I might have crunched the fourth botero movie but I got distracted by doing some tests to improve how the software I am using calculates the velocity profile. I can measure the stability of the velocity profile only to within the noise limit set by the software. As it goes now, the user has to input a few points that define the midline of the root. I have noticed that choosing different points gives rise to different velocity profiles. The differences are small, and for previous tasks not likely to cause any hassle, but in my attempt to crank accuracy to the max, these discrepancies are annoying. I looked at what happened by choosing points in different ways and I discovered a problem with how the program is drawing the midline. I am going to work with Gang Dong who wrote the software to try to improve it.

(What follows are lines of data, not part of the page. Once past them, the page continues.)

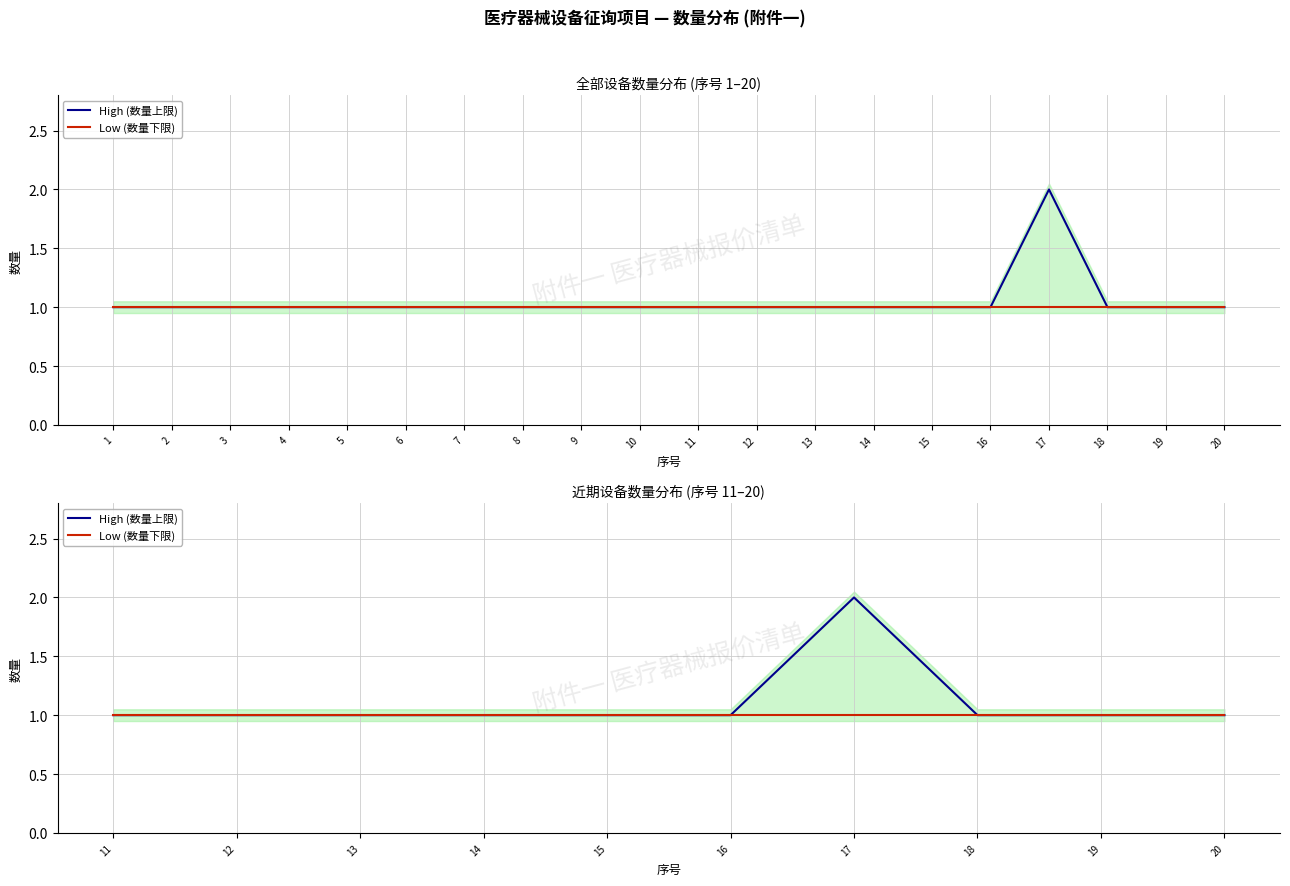

List the labels in order of Low (数量下限) value, largest first.

11, 12, 13, 14, 15, 16, 17, 18, 19, 20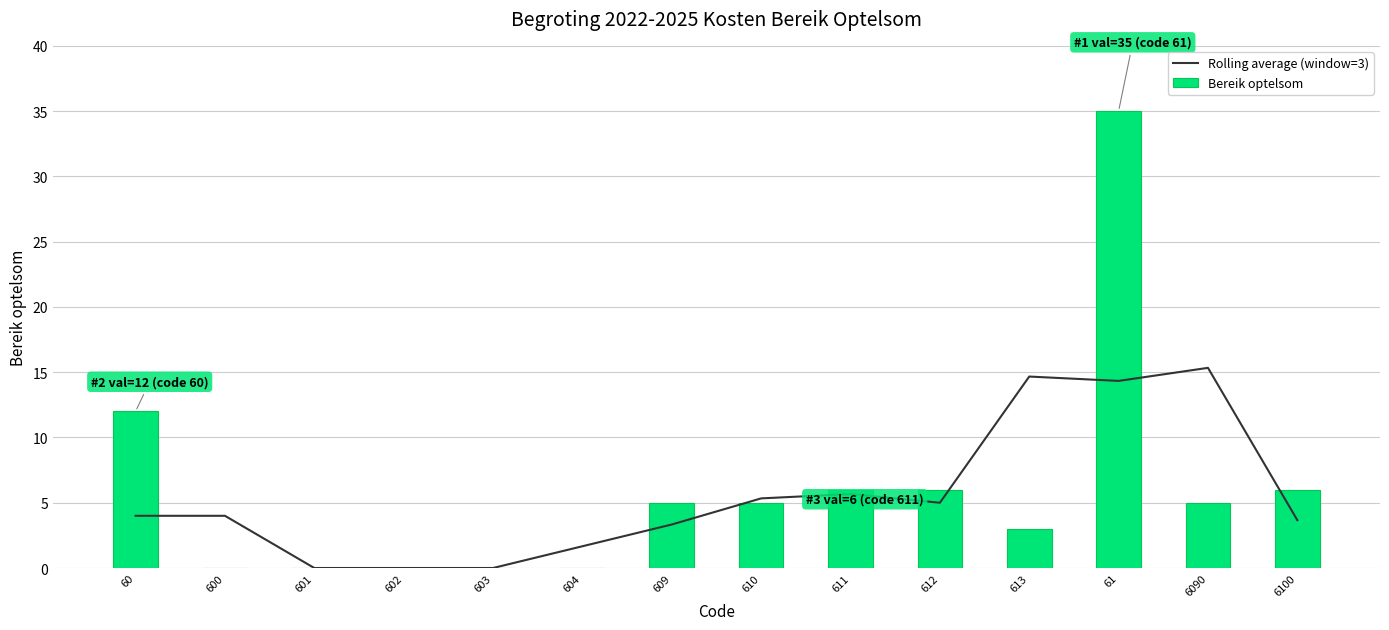

What is the maximum value shown in the chart?

35.0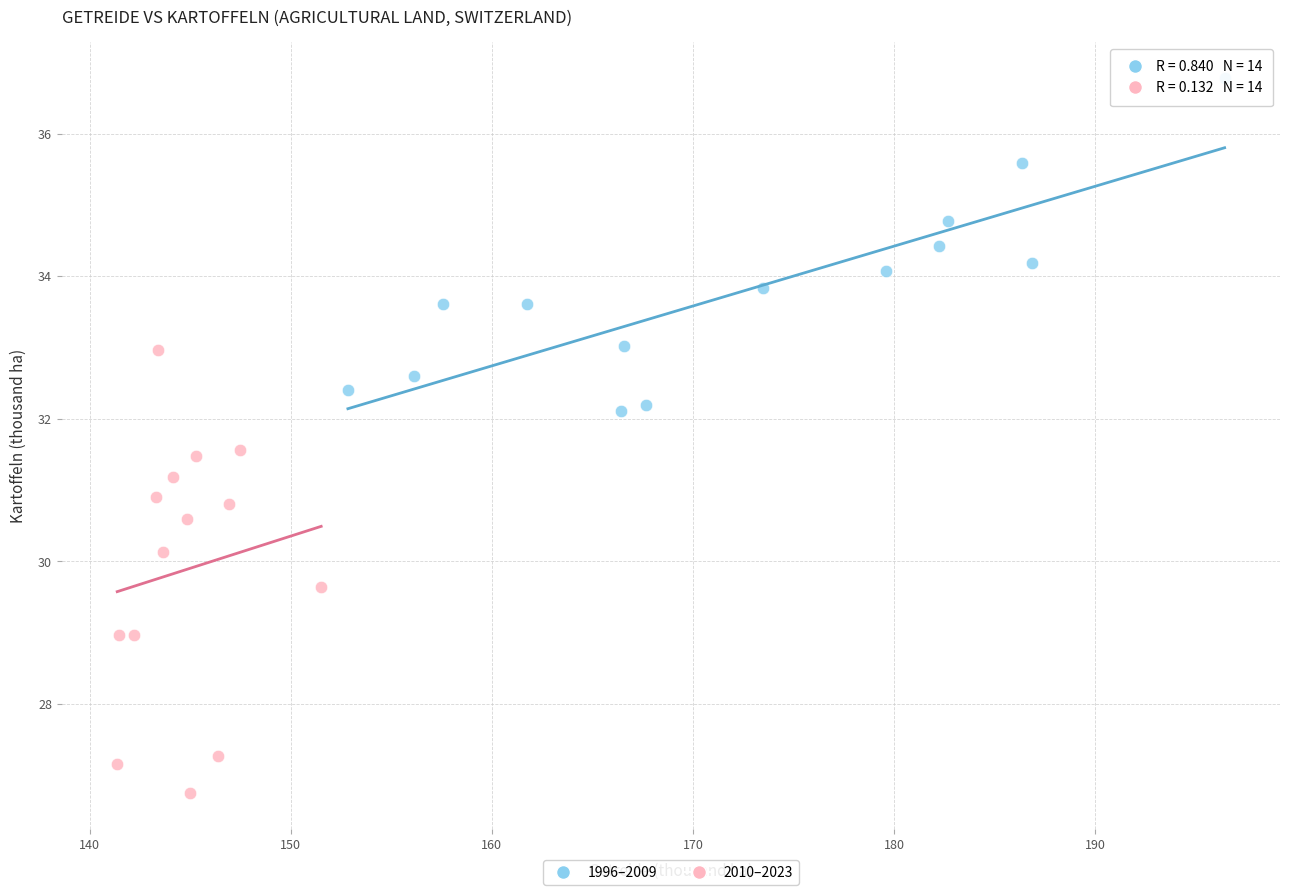

Which series reaches the maximum Y coordinate?

1996–2009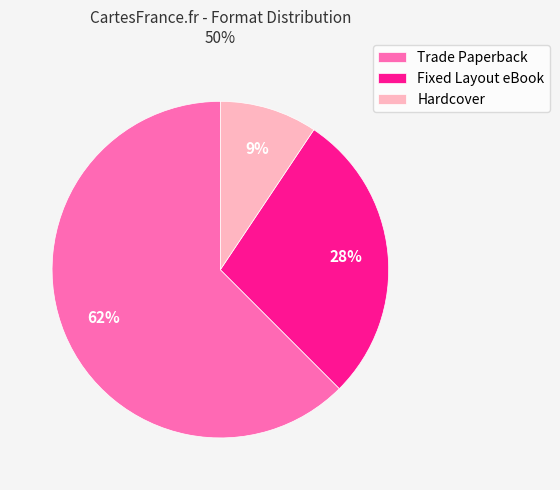

To the nearest percent, what is the combined percentage of Fixed Layout eBook and Trade Paperback?

91%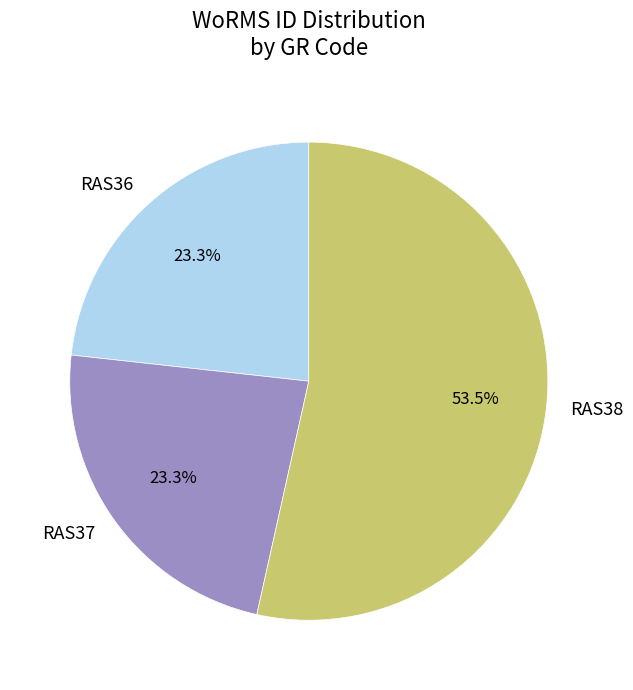

How many slices are in this pie chart?

3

The stem-segment growth set up also claimed some of my attention last week, but mostly in a paper-and-pencil kind of way. As I explained last week (26/10), I felt as though I had arrived at a satisfactory arrangement of light, sample, and camera, and I had asked Darren to do the final step of building a holder that will allow me to place the washer containing the stem segments in front of the camera, reliably, in the dark. But there was one thing that worried me. Maybe not enough to keep me from sleeping but a worry all the same. To achieve the focus shown in the image, I had to close the iris of the lens all the way down. In microscopy when you do that, the quality of the image (resolution) goes to pot. Maybe that was happening here?

I contacted a friend of mine who is an optics expert and he gave me a way to look at the optical resolution of the system compared to the number of pixels in the camera. Following his formula, it turns out the set up will give me about two pixels per optically resolved unit, which is borderline acceptable. I’d like more. Without getting into the equations, it boils down to the relationship between the diameter of the iris and the distance between the lens and sample. Opening the iris will mean that the sample will have to be moved farther from the lens. Opening the iris gains resolution, moving the sample reduces it. But symmetrically? If doubling the iris diameter forces me to double the distance between lens and sample then it is a wash. But if I can open the iris more than moving the sample, then I gain resolution. In need to try this before getting locked into a fixed configuration. So Darren is off the hook until I can sort this out. Rolling up sleeves on Monday.